=== PASSAGE FOR REVIEW ===
Romania

Romania
© UNHCR/B.Szandelszky

Operations in Romania

 

Working environment

The UNHCR Office in Romania was established in 1992, one year following the country’s accession to the 1951 Convention Relating to the Status of Refugees and its 1967 Protocol.

According to the latest provisional figures, some 2064 people have applied for asylum in Romania in 2011. 33 of them were unaccompanied minors or separated children. In 2011, 73 men, women and children have been recognized as a refugee and 129 people granted complementary form of protection. The three most frequent countries of origin were Algeria, Tunisia, Morocco, Pakistan and Afghanistan.

Projects and activities

UNHCR in Romania carries out border monitoring at the country borders, jointly with non-governmental organizations in order to ensure that asylum-seekers have access to territory and fair and efficient asylum procedures. It also organizes cross-border meetings involving Moldovan and Ukrainian institutions dealing with asylum and migration. The monitoring project provides regular trainings to border guards and border police and includes the placement of information leaflets in dispensers at border crossings, providing asylum-seekers with information on their rights and legal advice in various languages. 

As part of the UNHCR’s Europe-wide Quality Initiative, UNHCR Romania carried out an Asylum Quality Assurance and Evaluation Mechanism as well as a Further Developing Asylum Quality project aiming at improving the quality of the asylum procedures and introducing an internal quality assurance system. As a result of the projects, several aspects of the refugee status determination procedures have become more fair and efficient and an evaluation method has been developed to assess the quality of the asylum interviews and decisions. UNHCR also organized trainings for decision-makers and a conference for asylum judges on the impact of the judicial system reform on the fairness of the asylum procedure. 

Since 2007 UNHCR Romania has been visiting reception and accommodation centres for asylum seekers and refugees as well as private homes to monitor the situation and map the specific needs and concerns of asylum-seekers and refugees on a regular basis. These participatory assessments are part of UNHCR’s global Age, Gender and Diversity strategy. As a result of the visits many shortcomings, e.g. in the provision of health care, have surfaced and some improvements have been made. Information material has been developed on general and legal themes that are of interest to refugees and asylum-seekers. UNHCR also trained interpreters through an NGO partner for the status determination procedures. 

UNHCR in Romania regularly comments on existing and new legislation and recommends amendments in order to support the authorities in bringing legal provisions concerning refugees and asylum applicants in line with international standards. 

In 2008, Romania made its first step towards becoming a resettlement country, having promised to resettle 120 refugees between 2008 and 2010. Resettlement is the durable solution UNHCR arranges for those recognized refugees that can neither return to their home country in safety and dignity nor can stay in the country of first refuge. In Romania, the UN Refugee Agency UNHCR started to advise the government on legislative gaps and recommended amendments to the existing laws for better integration prospects of refugees, including those resettled. UNHCR organizes awareness raising and training events related to integration for governmental actors and through NGO partners, it provides assistance to other integration-related activities.

=== RECORDED INFORMATION ===
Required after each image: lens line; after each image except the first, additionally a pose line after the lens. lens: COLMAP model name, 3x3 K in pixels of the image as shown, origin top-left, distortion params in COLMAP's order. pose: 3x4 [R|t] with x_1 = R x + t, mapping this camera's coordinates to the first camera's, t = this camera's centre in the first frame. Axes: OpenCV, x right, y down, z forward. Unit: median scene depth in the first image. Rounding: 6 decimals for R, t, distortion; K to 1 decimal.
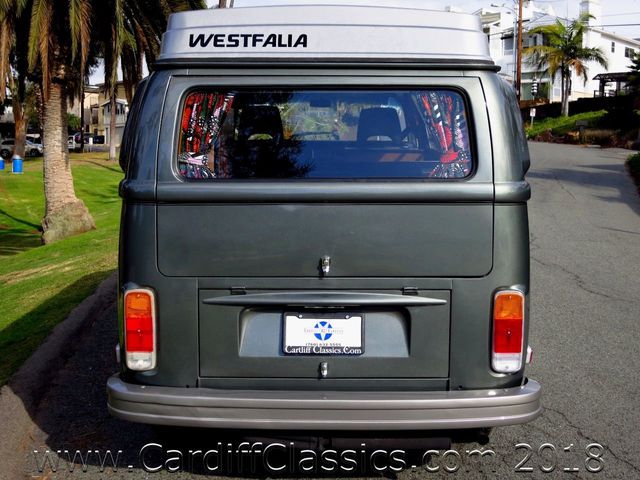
...
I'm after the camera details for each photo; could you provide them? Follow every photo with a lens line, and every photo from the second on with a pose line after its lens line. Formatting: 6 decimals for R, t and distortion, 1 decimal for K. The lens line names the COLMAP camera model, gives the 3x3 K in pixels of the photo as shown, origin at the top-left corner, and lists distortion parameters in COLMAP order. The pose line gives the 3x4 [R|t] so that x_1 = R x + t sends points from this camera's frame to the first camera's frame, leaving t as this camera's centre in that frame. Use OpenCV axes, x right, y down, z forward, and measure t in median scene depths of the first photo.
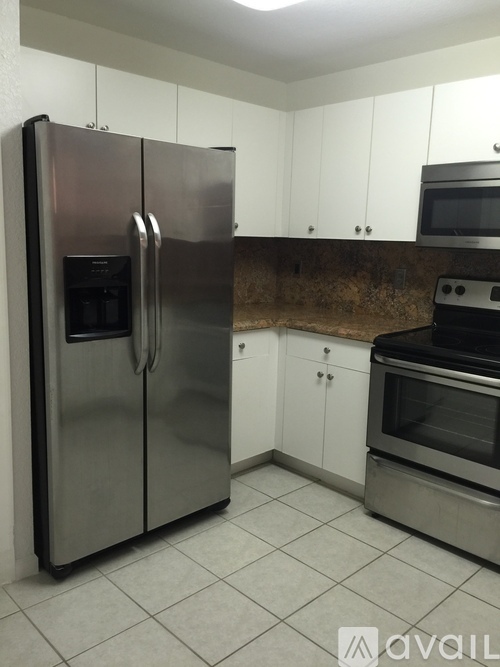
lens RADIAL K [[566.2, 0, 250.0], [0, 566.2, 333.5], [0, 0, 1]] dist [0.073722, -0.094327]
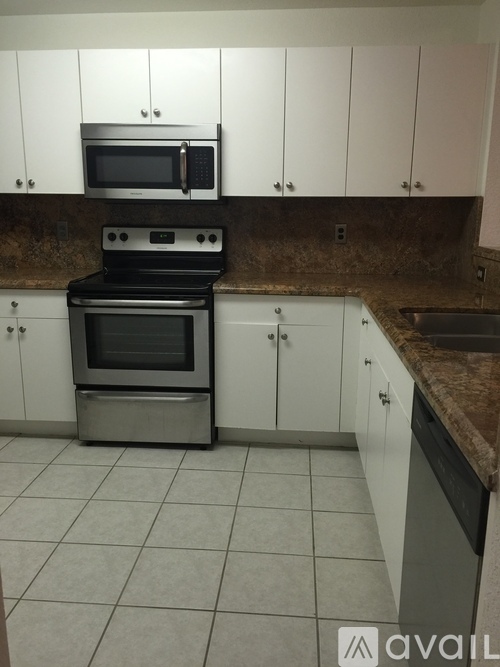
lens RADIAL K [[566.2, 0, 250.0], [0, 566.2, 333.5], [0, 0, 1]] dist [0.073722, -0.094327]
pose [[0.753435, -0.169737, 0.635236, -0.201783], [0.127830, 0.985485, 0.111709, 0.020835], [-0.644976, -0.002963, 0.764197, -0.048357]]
==
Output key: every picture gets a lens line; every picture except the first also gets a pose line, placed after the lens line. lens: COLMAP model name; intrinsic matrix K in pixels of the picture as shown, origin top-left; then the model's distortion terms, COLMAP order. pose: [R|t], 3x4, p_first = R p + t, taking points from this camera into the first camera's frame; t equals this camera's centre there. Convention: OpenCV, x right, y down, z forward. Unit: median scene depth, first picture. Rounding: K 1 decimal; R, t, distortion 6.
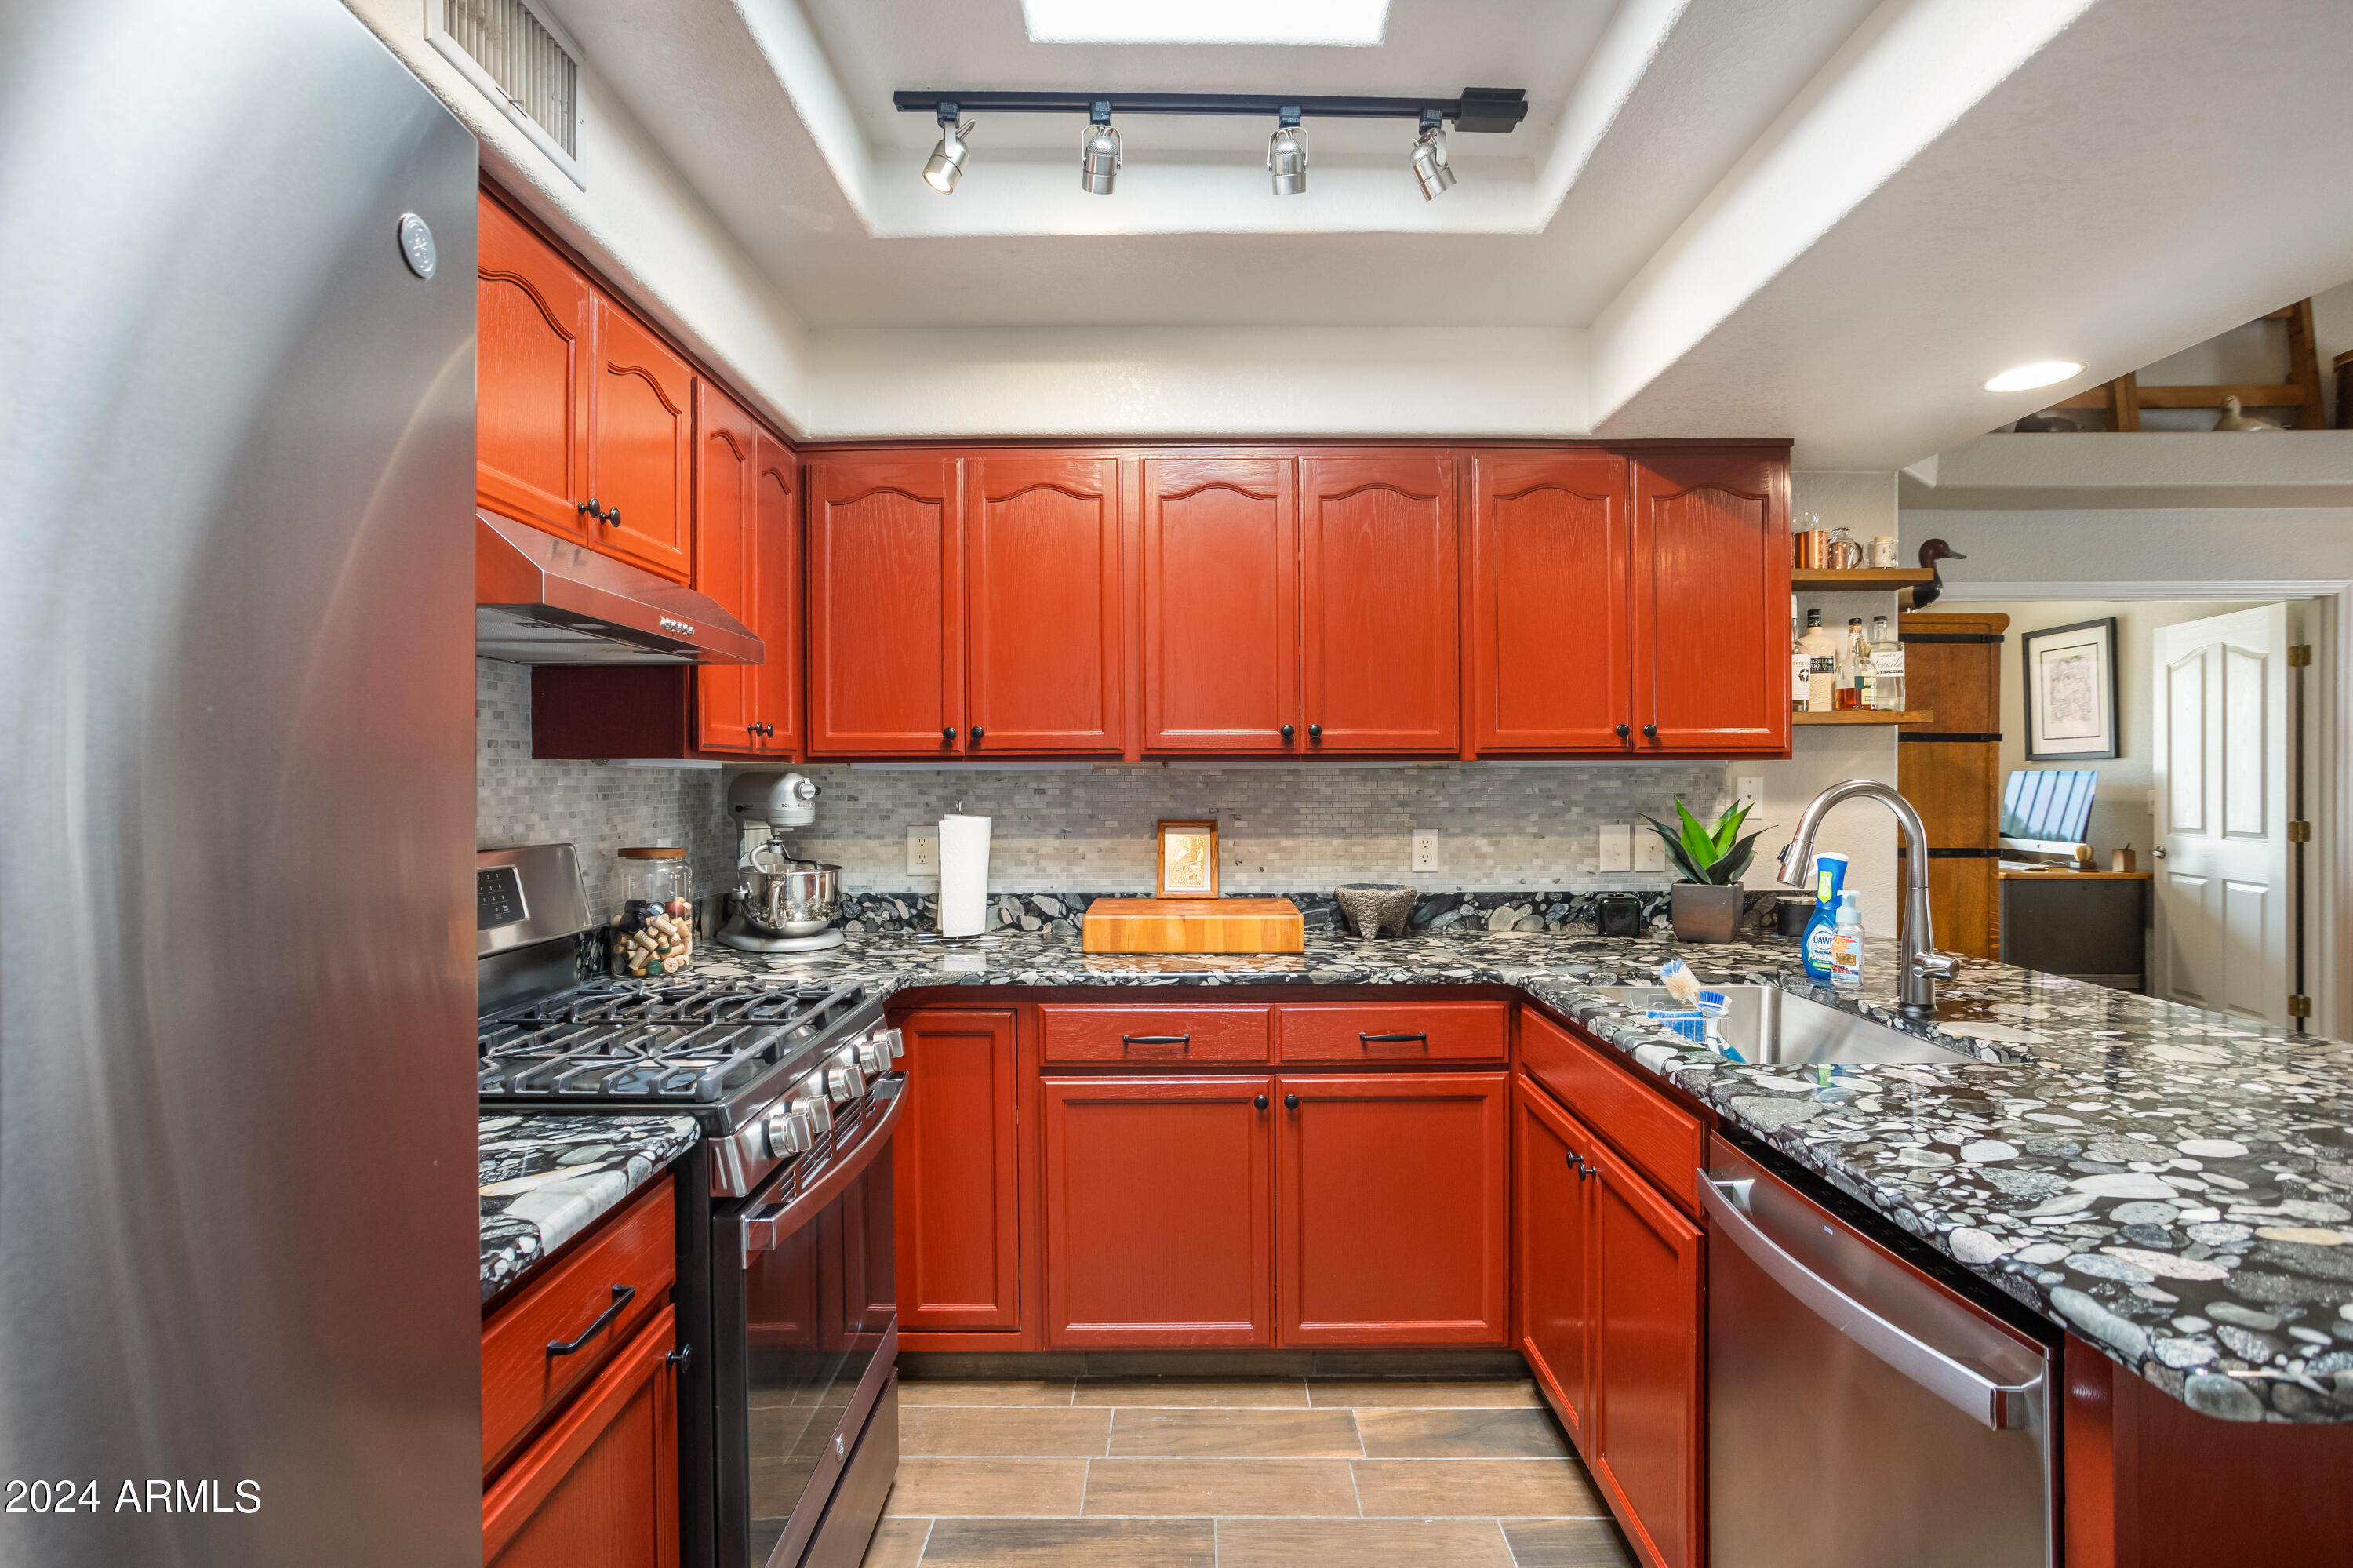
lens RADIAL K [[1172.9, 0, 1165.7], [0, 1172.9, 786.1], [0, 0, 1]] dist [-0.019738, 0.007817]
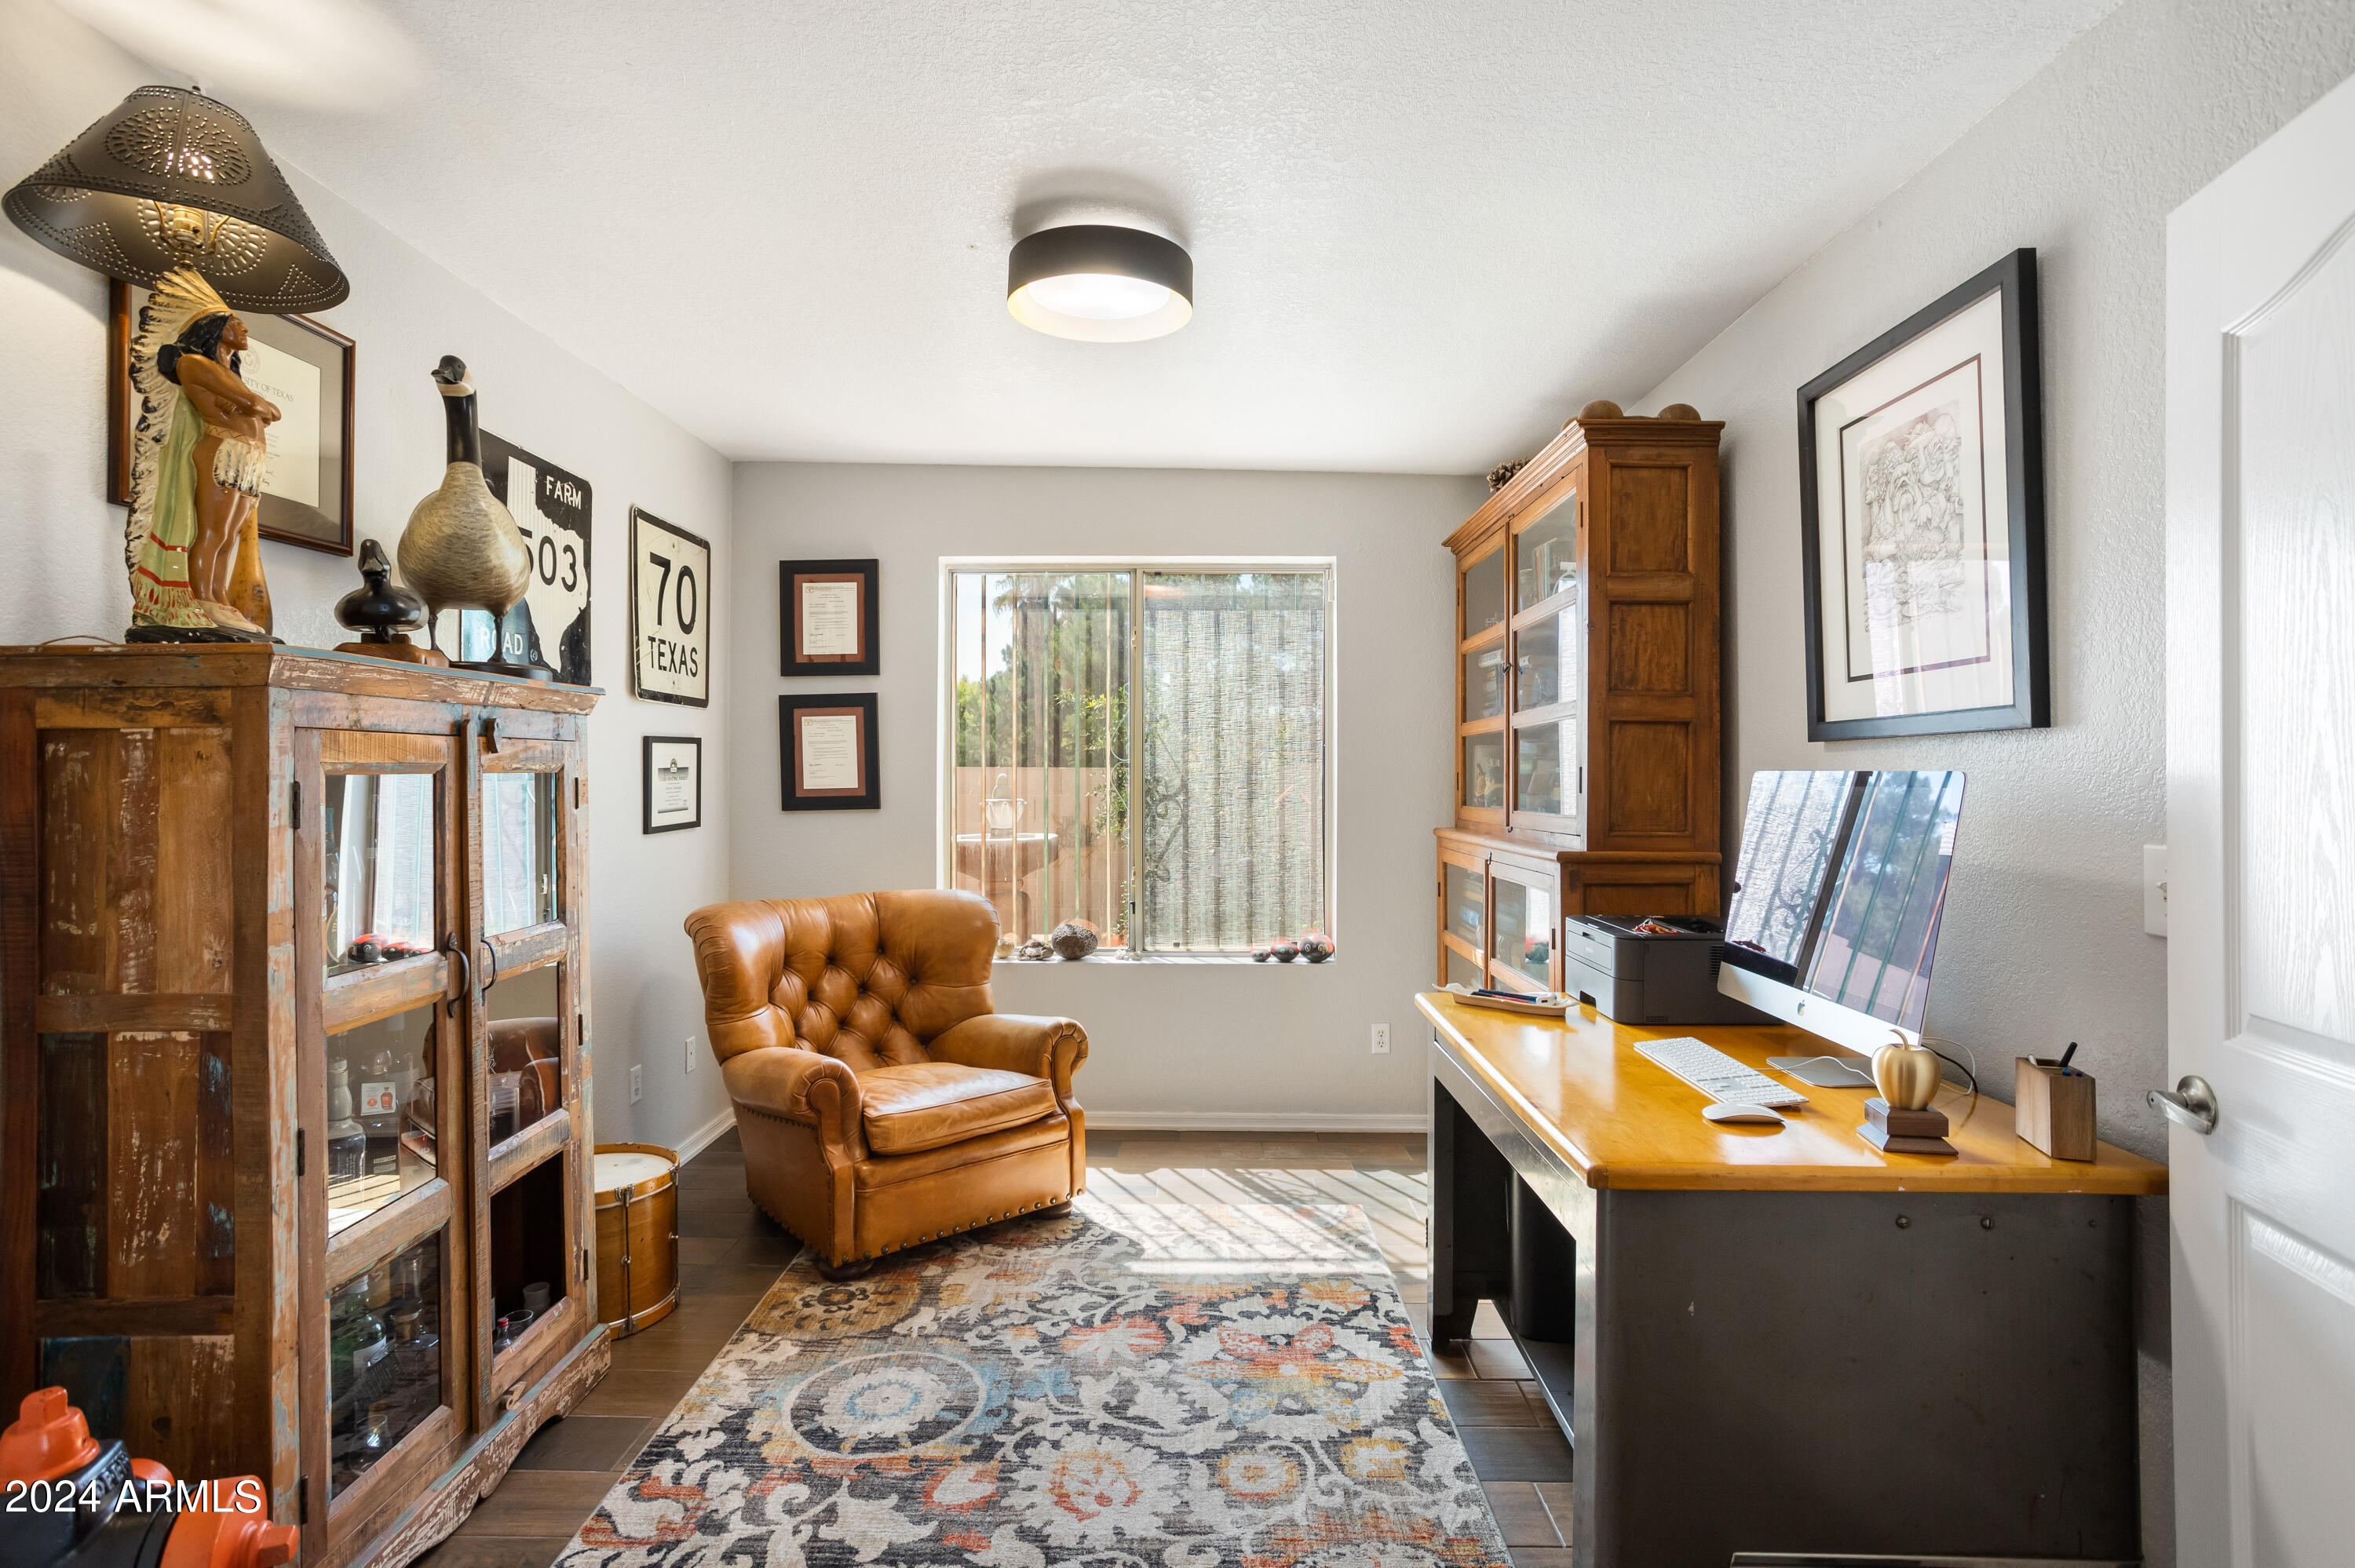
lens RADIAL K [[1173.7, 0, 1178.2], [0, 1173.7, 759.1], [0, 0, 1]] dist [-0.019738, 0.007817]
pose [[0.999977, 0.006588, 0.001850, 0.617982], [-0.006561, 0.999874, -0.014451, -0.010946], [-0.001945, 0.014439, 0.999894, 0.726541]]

=== REQUIREMENT 1 ===
Name every year mentioned in the page on UNHCR's operations in Romania.
=== REQUIREMENT 2 ===
Write a continuation of the page on UNHCR's operations in Romania, picking up after its last sentence.

=== TASK RESPONSE 1 ===
1951, 1967, 1992, 2007, 2008, 2010, 2011

=== TASK RESPONSE 2 ===
Since 2008 an Emergency Transit Centre (ETC) operates in Timisoara, in the South-West of the country. It was Europe’s first evacuation facility of that kind, providing temporary shelter for refugees on their way to a resettlement country. It hosts those displaced people who cannot wait in the place of first refuge, e.g. for security concerns, until the resettlement procedure by their future new home country is completed. 

At the ETC in Timisoara they spend their waiting time with language courses and they receive cultural orientation on their resettlement country to prepare their smooth integration. UNHCR coordinates their resettlement between all the actors and authorities involved. It organizes and partially finances the accommodation and other activities at the ETC which are carried out together with the Romanian authorities, nongovernmental partners and the International Organization for Migration (IOM).

Romania acceded to the 1954 Convention relating to the Status of Stateless Persons and the 1961 Convention on the Reduction of Statelessness in 2006, with three reservations to the former. UNHCR advocates for the lifting of these reservations and for establishing a statelessness status determination procedure. The Representation has set up a National Task Force on Statelessness with the aim to review existing information on stateless persons in Romania. It has also analyzed the current legislation and made recommendations for the improvement of the national legal framework. It has launched the Handbook on Statelessness for Parliamentarians in Romanian at an international conference on statelessness, organized in cooperation with the Embassy of the Netherlands. 

UNHCR’s communications activities in Romania focus on increasing awareness on people in flight through media relations, including organized visits to the ETC for journalists. Furthermore, its website as well as partnerships with universities and the corporate sector, e.g. by way of free space for UNHCR publicity, help inform an interested public about asylum seekers and refugees in the country. Information leaflets in English, Arabic and other languages as well as the annual Age Gender Diversity Report in Romanian complement the information package on offer.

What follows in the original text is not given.